> _What you will do_
Copy the lines from the one containing "scientific name: Amphipappus fremontii" through the one containing "elevation (m): 305", including both, exactly as they appear.

> _Data provided_
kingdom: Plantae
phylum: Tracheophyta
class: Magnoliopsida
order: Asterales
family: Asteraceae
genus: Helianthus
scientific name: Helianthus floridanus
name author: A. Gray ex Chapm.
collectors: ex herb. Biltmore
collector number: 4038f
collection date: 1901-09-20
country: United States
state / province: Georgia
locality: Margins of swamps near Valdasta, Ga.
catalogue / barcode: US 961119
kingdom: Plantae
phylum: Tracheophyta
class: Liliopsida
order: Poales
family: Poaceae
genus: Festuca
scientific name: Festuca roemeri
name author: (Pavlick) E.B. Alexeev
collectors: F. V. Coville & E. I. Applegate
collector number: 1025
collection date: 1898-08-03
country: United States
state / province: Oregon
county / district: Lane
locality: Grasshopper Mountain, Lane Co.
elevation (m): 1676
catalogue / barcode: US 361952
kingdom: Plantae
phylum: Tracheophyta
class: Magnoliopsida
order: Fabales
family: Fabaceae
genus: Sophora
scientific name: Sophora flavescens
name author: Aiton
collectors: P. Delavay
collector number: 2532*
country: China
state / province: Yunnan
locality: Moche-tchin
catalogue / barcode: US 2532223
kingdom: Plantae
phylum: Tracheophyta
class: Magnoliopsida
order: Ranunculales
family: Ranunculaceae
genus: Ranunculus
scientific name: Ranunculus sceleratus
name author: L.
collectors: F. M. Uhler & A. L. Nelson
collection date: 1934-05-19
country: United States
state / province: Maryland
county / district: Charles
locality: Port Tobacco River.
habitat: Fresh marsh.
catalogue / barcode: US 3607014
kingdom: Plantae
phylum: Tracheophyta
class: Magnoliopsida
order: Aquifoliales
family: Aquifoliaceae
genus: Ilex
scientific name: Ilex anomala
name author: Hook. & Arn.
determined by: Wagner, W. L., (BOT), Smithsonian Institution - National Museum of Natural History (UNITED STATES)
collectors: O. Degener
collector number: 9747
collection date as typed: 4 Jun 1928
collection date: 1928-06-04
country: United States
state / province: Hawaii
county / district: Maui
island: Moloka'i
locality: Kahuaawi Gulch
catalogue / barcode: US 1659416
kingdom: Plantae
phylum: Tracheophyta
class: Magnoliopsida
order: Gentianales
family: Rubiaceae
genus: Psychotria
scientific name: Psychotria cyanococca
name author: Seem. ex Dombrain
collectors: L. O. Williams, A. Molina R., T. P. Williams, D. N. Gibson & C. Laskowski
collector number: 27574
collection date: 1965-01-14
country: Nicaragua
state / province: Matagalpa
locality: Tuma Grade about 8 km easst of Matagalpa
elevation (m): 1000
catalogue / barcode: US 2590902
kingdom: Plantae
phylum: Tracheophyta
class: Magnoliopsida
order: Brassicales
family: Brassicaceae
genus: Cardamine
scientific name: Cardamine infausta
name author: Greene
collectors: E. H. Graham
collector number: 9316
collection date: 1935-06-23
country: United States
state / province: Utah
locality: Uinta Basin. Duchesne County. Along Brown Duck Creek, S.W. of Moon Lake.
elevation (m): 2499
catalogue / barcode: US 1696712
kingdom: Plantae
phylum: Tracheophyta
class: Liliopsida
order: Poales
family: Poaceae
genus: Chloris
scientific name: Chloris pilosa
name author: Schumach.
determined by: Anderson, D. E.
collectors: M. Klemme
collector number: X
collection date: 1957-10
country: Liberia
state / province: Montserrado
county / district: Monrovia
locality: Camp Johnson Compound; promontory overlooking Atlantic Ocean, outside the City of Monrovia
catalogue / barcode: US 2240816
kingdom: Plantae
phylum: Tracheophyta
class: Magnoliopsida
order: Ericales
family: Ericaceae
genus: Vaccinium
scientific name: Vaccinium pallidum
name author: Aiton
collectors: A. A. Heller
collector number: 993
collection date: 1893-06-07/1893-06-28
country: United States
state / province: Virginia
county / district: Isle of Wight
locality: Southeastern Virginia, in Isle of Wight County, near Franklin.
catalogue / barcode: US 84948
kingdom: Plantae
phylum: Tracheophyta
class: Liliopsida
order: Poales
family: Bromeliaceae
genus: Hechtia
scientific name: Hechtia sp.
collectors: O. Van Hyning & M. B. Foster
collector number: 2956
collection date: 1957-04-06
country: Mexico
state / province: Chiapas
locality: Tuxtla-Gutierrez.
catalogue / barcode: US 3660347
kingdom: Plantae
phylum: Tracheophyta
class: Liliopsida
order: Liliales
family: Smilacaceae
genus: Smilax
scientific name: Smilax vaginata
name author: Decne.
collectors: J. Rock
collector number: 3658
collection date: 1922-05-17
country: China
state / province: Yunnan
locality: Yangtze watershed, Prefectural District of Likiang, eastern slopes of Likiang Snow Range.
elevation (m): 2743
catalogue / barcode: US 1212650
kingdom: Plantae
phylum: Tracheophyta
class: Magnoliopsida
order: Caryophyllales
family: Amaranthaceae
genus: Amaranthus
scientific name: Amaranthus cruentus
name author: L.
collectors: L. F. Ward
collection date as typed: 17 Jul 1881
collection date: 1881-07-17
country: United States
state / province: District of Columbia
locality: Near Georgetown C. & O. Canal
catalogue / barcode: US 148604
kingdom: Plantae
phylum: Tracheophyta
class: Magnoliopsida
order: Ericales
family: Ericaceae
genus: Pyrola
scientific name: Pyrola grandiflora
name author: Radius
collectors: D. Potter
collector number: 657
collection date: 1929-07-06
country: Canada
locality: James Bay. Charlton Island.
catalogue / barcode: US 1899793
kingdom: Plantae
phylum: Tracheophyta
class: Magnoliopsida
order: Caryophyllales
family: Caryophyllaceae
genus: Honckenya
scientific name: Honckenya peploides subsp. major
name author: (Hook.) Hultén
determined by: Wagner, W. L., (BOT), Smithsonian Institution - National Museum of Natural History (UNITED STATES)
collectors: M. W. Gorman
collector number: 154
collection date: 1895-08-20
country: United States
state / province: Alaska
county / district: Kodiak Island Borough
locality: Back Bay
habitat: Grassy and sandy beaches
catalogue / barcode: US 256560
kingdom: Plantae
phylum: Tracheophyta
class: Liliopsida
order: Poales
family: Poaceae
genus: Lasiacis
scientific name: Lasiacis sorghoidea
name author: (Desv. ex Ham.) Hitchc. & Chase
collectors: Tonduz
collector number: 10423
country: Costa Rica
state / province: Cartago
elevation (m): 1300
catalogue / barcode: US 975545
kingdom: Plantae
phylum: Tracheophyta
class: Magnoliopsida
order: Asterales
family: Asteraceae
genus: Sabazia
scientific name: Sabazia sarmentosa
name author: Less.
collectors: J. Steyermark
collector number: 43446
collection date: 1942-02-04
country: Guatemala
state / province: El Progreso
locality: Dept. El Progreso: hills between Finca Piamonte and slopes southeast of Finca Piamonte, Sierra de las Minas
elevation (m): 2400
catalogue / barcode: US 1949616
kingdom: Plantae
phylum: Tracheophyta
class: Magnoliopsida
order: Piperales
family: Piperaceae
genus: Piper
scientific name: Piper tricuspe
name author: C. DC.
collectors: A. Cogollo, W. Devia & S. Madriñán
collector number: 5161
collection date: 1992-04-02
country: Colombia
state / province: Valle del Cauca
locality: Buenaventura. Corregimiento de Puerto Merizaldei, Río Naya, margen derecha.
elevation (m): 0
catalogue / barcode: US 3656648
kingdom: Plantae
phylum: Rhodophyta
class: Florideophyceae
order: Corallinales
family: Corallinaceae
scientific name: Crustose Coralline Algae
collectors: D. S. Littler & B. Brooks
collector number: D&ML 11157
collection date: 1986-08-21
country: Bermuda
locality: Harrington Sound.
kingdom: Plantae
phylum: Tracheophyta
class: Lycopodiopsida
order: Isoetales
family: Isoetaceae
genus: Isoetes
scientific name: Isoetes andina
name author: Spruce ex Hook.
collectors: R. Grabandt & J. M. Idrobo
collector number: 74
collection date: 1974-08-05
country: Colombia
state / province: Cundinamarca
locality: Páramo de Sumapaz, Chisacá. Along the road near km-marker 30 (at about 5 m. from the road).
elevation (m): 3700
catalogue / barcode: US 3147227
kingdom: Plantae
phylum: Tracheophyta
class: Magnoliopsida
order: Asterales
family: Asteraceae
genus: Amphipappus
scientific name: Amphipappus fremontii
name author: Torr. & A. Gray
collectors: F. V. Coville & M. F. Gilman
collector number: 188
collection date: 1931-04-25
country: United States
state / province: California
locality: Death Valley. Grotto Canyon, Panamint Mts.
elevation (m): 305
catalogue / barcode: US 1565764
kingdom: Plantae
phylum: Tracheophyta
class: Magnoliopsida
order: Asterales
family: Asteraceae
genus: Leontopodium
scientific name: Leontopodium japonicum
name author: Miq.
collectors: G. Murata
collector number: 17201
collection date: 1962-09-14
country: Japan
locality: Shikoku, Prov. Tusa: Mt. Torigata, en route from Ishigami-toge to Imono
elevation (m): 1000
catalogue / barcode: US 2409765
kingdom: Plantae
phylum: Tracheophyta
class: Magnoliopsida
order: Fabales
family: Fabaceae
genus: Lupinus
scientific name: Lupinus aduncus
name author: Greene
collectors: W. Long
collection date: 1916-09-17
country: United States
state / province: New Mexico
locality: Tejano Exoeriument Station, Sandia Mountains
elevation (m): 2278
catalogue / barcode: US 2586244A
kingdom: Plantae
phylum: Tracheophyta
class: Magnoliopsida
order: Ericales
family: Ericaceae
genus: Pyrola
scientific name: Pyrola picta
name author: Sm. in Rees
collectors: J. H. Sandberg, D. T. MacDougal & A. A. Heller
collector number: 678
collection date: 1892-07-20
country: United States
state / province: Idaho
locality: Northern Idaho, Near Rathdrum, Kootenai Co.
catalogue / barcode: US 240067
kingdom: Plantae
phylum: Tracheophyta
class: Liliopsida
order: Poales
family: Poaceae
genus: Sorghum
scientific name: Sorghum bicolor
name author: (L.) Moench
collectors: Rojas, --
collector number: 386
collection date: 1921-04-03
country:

> _Answer_
scientific name: Amphipappus fremontii
name author: Torr. & A. Gray
collectors: F. V. Coville & M. F. Gilman
collector number: 188
collection date: 1931-04-25
country: United States
state / province: California
locality: Death Valley. Grotto Canyon, Panamint Mts.
elevation (m): 305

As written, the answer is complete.